Thursday, December 14, 2006

Losing my patience with lace!

I am having a mini-crisis with my shawl.

I am about 10 stitches short and have no idea why. I can only imagine that I am accidentally dropping the yarn overs on the purl row or am actually forgetting to do the yarn overs in the first place.

Thank goodness I put a lifeline in after I finished the budding lace 2 chart! I will (when I get the courage, will power and time) rip back to the lifeline and 'add' the necessary stitches in. I'm not bothered about tweaking; I'm sure I won't even be able to spot the tweaks once it's blocked.

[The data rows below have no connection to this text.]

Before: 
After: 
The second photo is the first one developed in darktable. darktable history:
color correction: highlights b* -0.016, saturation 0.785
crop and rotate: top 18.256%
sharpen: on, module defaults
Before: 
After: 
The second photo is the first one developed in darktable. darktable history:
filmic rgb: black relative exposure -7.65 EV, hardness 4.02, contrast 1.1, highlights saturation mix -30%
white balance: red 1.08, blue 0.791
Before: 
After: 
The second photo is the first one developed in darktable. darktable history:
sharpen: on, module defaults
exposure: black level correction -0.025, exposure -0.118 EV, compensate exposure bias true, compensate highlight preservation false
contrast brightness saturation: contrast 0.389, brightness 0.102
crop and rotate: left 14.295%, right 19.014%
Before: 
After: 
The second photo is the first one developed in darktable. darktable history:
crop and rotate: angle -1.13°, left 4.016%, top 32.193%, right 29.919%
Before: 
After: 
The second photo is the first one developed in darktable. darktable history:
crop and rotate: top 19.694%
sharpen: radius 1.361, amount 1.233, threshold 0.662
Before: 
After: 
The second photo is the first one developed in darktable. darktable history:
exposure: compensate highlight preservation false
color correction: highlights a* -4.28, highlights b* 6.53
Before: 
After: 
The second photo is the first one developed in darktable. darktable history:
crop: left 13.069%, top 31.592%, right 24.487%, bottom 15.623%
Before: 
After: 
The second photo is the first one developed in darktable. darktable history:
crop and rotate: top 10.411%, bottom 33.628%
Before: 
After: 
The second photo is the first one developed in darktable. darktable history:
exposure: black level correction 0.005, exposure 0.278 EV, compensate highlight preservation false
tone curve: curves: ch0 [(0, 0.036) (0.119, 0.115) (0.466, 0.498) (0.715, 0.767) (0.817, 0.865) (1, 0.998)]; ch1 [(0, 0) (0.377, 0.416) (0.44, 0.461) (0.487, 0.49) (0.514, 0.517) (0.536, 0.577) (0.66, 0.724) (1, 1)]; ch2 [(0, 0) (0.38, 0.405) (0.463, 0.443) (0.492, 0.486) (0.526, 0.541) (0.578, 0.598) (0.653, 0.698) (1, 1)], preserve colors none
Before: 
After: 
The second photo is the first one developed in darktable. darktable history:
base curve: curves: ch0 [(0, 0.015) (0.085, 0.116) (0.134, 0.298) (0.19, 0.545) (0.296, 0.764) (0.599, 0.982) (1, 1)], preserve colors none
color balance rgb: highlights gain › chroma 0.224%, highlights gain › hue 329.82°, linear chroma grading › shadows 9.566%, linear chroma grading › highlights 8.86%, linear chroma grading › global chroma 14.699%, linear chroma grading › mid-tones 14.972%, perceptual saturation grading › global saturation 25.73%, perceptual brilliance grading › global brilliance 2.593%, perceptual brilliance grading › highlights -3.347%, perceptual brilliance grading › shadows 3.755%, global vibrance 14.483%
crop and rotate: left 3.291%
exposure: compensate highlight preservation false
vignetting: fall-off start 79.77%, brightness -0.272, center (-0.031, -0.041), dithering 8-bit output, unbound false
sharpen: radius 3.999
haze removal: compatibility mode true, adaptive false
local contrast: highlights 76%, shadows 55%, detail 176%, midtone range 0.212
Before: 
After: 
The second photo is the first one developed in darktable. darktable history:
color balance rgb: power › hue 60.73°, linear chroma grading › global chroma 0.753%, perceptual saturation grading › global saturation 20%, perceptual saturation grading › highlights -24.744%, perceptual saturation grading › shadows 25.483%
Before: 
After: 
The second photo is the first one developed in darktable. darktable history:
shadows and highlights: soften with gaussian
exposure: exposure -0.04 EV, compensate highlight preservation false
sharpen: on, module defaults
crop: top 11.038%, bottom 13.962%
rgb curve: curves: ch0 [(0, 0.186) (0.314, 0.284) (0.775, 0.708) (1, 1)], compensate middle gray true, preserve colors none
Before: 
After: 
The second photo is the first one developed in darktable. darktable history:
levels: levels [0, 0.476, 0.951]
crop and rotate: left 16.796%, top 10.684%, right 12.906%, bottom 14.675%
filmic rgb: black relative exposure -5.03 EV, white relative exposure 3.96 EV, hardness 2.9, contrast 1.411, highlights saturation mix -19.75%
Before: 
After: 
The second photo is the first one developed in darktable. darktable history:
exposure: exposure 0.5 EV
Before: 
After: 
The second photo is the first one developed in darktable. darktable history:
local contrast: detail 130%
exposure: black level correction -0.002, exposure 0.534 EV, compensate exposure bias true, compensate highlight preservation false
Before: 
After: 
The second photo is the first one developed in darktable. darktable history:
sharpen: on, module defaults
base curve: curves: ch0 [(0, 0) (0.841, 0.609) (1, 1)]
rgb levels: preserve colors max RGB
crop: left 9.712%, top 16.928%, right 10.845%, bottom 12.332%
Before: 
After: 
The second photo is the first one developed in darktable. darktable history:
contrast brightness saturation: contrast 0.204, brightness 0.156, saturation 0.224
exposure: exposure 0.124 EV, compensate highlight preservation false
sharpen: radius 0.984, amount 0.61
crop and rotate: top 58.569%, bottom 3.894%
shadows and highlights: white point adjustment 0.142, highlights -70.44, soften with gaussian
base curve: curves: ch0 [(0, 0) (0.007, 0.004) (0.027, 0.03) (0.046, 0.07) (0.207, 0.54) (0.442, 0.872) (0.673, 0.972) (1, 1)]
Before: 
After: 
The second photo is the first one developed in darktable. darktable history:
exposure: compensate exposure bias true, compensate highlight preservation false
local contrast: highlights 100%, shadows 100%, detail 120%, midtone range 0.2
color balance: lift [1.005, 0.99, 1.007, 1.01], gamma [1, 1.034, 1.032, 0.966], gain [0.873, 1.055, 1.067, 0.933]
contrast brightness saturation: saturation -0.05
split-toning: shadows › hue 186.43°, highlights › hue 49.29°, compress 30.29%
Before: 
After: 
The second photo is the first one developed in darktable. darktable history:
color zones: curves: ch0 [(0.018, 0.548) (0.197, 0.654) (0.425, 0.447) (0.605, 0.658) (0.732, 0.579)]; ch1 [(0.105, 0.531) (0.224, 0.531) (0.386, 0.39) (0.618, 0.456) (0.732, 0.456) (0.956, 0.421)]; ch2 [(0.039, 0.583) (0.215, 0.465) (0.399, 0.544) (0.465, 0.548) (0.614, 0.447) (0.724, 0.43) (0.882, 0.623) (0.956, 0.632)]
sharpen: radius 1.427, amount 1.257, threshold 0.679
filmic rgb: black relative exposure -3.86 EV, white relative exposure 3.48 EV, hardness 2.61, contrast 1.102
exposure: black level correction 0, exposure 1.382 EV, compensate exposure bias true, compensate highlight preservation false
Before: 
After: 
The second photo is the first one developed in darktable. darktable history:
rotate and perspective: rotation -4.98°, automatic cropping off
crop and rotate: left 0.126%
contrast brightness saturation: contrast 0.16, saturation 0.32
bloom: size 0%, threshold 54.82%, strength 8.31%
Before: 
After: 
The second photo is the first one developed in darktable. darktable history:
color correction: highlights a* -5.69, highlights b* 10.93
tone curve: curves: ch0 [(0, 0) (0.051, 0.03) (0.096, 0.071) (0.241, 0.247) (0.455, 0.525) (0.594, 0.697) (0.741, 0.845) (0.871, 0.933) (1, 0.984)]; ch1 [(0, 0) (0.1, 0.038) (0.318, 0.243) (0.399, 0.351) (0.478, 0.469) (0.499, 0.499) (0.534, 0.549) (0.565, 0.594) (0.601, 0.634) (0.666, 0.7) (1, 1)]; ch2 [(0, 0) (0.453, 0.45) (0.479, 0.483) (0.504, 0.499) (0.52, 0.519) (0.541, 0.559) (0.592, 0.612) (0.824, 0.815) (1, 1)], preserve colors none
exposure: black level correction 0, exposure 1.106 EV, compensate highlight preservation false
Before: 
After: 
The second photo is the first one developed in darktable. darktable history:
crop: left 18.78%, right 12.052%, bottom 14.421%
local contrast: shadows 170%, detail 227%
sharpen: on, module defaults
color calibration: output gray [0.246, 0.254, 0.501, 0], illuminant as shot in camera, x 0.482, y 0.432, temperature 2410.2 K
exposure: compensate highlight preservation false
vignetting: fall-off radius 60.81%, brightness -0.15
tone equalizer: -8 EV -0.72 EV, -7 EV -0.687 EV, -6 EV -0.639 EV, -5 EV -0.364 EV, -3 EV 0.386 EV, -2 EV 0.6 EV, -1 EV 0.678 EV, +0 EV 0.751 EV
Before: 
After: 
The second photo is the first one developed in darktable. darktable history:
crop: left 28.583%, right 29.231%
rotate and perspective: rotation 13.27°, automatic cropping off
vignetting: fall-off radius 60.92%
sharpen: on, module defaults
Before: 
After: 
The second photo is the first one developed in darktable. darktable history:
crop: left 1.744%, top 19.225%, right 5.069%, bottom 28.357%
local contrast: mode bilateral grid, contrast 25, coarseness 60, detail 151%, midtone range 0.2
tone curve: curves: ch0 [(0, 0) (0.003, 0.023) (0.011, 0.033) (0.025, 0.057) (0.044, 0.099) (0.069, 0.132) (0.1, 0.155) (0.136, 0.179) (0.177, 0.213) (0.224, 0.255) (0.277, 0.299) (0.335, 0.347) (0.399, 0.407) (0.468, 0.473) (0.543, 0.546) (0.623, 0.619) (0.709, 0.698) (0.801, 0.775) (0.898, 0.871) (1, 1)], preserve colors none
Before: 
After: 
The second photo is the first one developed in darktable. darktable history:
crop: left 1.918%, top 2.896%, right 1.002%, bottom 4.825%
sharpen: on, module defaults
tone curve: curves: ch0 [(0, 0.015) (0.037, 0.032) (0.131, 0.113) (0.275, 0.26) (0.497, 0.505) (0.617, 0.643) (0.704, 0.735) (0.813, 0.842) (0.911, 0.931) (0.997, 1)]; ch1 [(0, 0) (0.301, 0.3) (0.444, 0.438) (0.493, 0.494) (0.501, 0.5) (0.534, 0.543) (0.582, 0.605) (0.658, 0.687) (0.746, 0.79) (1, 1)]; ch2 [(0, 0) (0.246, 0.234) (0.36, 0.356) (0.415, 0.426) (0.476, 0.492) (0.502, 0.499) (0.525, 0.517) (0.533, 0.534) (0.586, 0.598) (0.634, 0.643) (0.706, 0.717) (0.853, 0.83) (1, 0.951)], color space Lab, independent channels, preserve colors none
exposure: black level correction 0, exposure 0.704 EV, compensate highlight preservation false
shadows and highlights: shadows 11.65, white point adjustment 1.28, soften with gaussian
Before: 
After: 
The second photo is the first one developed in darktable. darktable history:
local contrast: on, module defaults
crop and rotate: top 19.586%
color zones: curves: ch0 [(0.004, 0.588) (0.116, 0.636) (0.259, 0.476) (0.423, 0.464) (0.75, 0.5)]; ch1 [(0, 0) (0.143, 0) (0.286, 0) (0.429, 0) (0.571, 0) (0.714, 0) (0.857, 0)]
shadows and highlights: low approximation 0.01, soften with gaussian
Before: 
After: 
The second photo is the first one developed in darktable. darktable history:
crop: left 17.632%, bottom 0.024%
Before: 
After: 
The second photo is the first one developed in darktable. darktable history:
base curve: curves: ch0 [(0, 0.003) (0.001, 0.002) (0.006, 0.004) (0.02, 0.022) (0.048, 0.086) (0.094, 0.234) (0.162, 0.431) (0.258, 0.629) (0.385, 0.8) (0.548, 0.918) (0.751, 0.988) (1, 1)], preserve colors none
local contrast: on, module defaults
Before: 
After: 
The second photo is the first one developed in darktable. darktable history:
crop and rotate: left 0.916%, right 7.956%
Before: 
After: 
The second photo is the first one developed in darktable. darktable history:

And then I have to face the nupps!

Remind me again why I thought lace was a good idea?

5 comments:

Anonymous said...

Have you tried adding stitch markers for each pattern repeat? It is a little awkward because the yo and dec occur right at the marker, meaning you have to shift the marker left or right to keep it in the right place. I spent a lot of time counting the budding lace stitches to be sure I hadn't missed any, then I counted and added stitch markers. After each row, I counted all my stitches and marked with a safety pin where the stitch count was off. Then when I got to that place, I remembered to fix the mistake, usually that meant picking up the missing YO. Don't give up!

kathryn said...

I use stitch markers for each repeat too. It's the only way my brain can cope with lace.

Laura said...

Thanks for the tips - I think I will read and take heed!

Laura x

Penny said...

I hear you. I had a hard time mentally changing my tune from the pattern ... well, my issue was more within the lily of the valley charts but i understand. I often add extra stitch markers to help me out. I can't count and they help me out. There were a few places when I got to the end and was one short and just m1 and i didn't see the error after blocking. Though there was one entire messed up section of budding lace 2 that i hadn't noticed. I did a lifeline after each repeat of budding lace 2 and did one in the middle of the next two charts...

sallyg said...

I enlarged the chart and wrote out the instructions in words. It also helped to be familiar with what I was supposed to see on the previous rows. If I wasn't in the right place I could back up and fix the problem before it became imbedded in my work. Good lighting also made a huge difference!